◆ INSTRUCTIONS FOR THE TASK
Look below for the line that contains "ヨコの動きが続いてもうそろそろ動いてもいい気配。", then quote it and all the lines after it, exactly, with the pictures left out.

*** SUPPLIED DATA ***

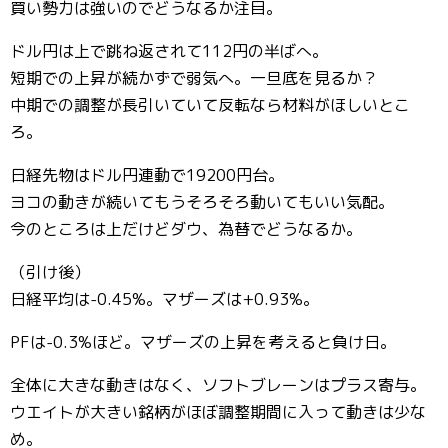
買い勢力は強いのでどうなるか注目。
ドル円は上で跳ね返されて112円の半ばへ。
短期での上昇が続かずで弱気へ。一旦底を見るか？
中期での調整が長引いていて反転なら材料がほしいとこ
ろ。
日経先物はドル円連動で19200円台。
ヨコの動きが続いてもうそろそろ動いてもいい気配。
今のところは上だけどダウ、為替でどうなるか。
（引け後）
日経平均は-0.45%。マザーズは+0.93%。
PFは-0.3%ほど。マザーズの上昇を考えると負け日。
全体に大きな動きはなく、ソフトブレーンはプラス寄与。
ウエイトが大きい銘柄がほぼ調整期間に入って動きは少な
め。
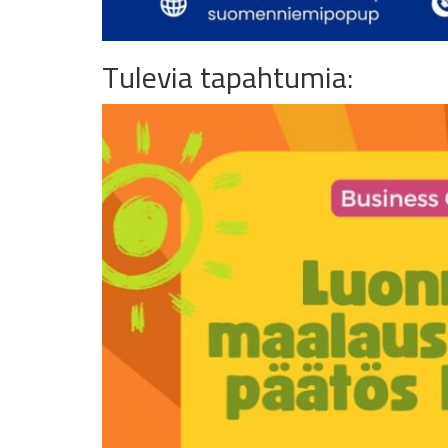
Tulevia tapahtumia:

***

◆ SOLUTION TO THIS TASK
ヨコの動きが続いてもうそろそろ動いてもいい気配。
今のところは上だけどダウ、為替でどうなるか。
（引け後）
日経平均は-0.45%。マザーズは+0.93%。
PFは-0.3%ほど。マザーズの上昇を考えると負け日。
全体に大きな動きはなく、ソフトブレーンはプラス寄与。
ウエイトが大きい銘柄がほぼ調整期間に入って動きは少な
め。
Tulevia tapahtumia:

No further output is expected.